Elixir records on the way out

After maps and structs are introduced, records as seen today will be phased out. We will still have small conveniences for loading and working with Erlang records, but records backed by modules will be removed from the language.
Of course, this deprecation will take a long time. In particular, we will stick with our plan where short after Erlang R17 RC is released, a new Elixir v0.12.x release will be made. This release, and therefore the v0.12 branch will continue to be maintained for those already using Elixir production. Meanwhile work on the v0.13 series will start for those eager to play with maps.
No backwards incompatible change will be introduced in the v0.13 series, with the exception that support to previous Erlang versions will be dropped. The goal is to make a v0.13.0 release once R17B is out, allowing developers to jump from the latest version in v0.12 to v0.13.0 without any issues.
Once such migration is ready, we will slowly deprecate existing functionality. First starting with the obvious ones, like ListDict, and then slowly changing new code to be based on maps and structs. For example, Macro.Env will become a struct, and so on.
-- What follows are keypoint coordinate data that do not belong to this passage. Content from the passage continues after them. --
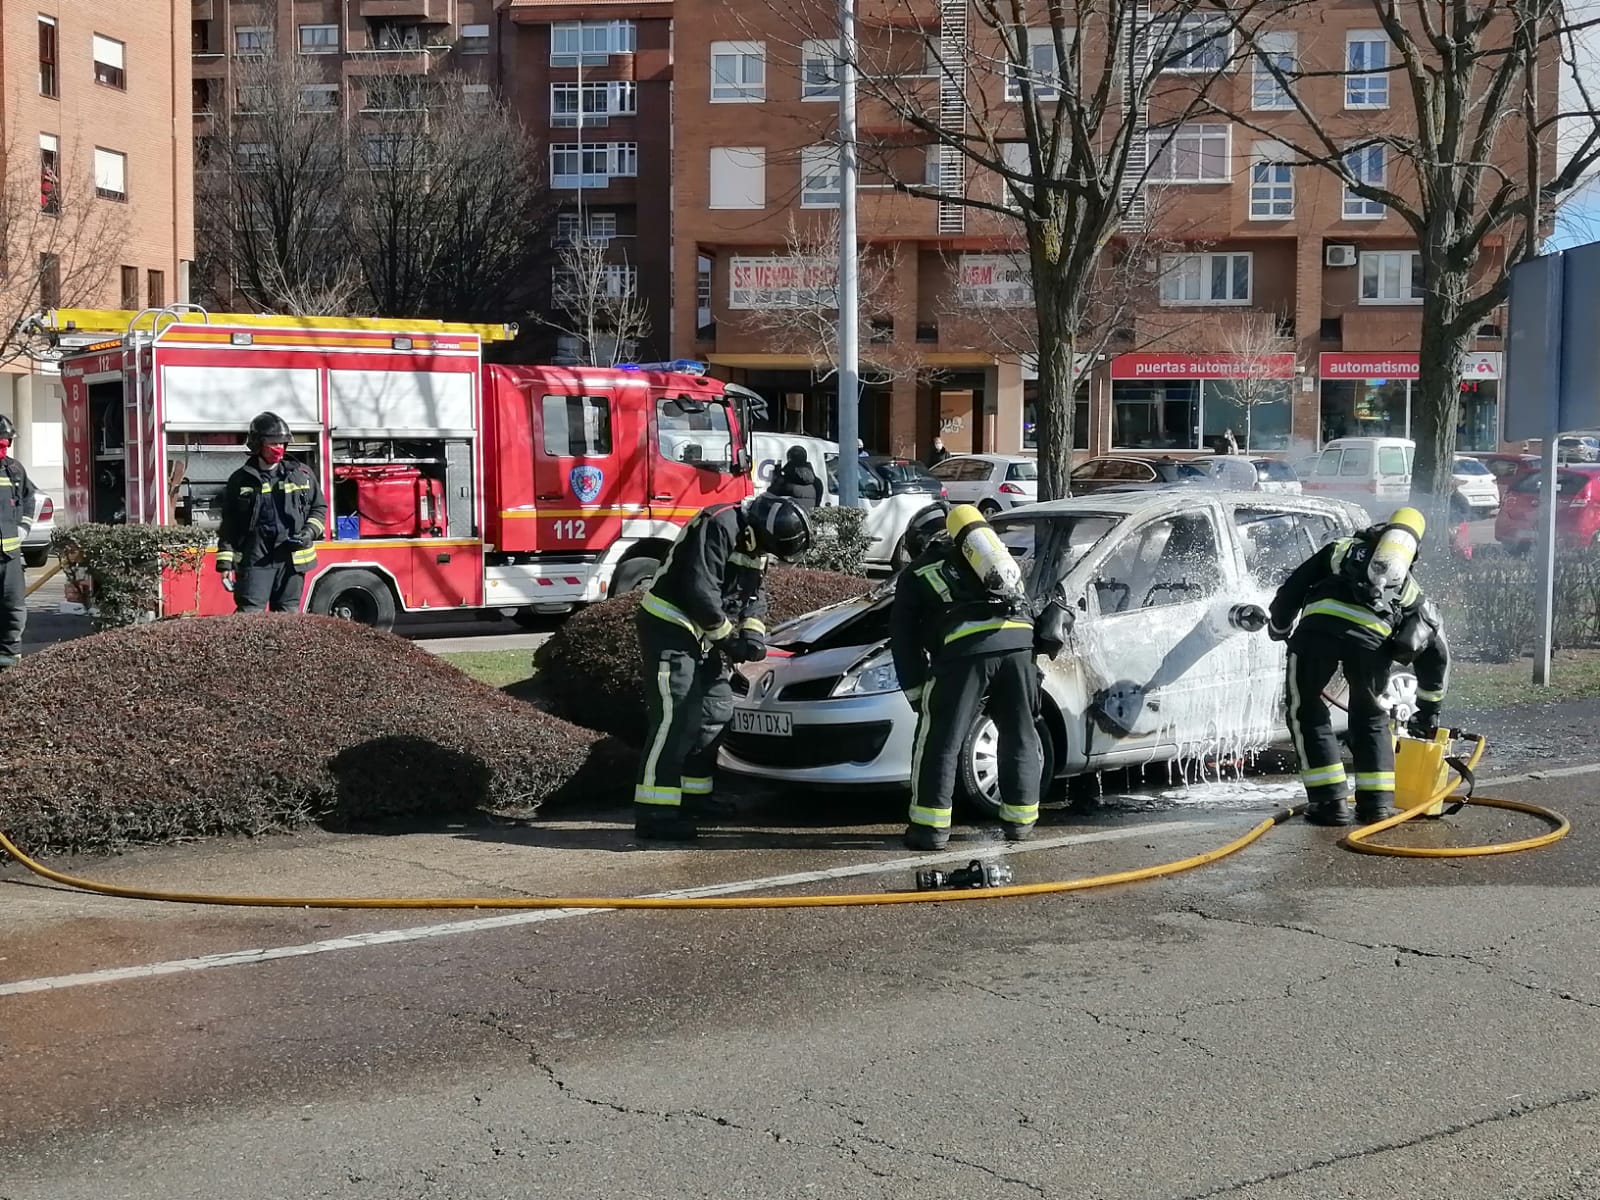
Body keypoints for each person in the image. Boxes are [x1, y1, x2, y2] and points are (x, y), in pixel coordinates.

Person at [633, 492, 812, 840]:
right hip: (670, 627)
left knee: (717, 709)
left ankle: (696, 796)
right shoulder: (718, 525)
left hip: (702, 634)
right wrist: (729, 640)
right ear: (760, 531)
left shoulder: (756, 544)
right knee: (676, 718)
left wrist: (754, 636)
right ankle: (655, 813)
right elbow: (700, 590)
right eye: (768, 550)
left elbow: (753, 597)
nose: (765, 557)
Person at [1267, 507, 1451, 827]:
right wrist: (1429, 708)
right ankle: (1376, 806)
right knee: (1371, 718)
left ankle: (1329, 803)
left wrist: (1280, 626)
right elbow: (1435, 650)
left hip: (1316, 637)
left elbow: (1295, 586)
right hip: (1372, 649)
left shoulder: (1341, 548)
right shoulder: (1407, 587)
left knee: (1306, 709)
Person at [890, 502, 1042, 850]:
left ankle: (930, 829)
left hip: (965, 650)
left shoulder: (917, 574)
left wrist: (917, 693)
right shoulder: (993, 563)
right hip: (1020, 644)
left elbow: (904, 639)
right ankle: (1020, 822)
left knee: (940, 738)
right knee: (1020, 733)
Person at [216, 412, 328, 614]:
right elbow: (229, 525)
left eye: (282, 443)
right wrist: (225, 563)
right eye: (272, 443)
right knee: (249, 617)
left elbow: (319, 508)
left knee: (288, 619)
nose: (279, 449)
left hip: (292, 561)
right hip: (255, 560)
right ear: (257, 445)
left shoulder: (302, 475)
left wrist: (309, 533)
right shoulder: (240, 481)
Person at [0, 416, 39, 668]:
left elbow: (29, 498)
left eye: (7, 442)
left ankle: (9, 664)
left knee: (13, 610)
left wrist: (24, 526)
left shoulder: (14, 470)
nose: (6, 446)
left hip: (10, 558)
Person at [767, 445, 824, 512]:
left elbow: (770, 496)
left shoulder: (786, 481)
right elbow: (817, 504)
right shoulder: (817, 482)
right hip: (808, 519)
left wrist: (776, 478)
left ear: (790, 459)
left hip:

Records will be effectively phased out just in a later stage after the ecossystem has migrated to structs.
Summary

This proposal introduces maps and structs. Structs allows us to bring the compile time and polymorphic dispatch features of records while addressing many of the downsides and complications brought by records today.
Records will be slowly phased out but they will still exist, with much less important than seen today, existing mostly for interacting with Erlang applications.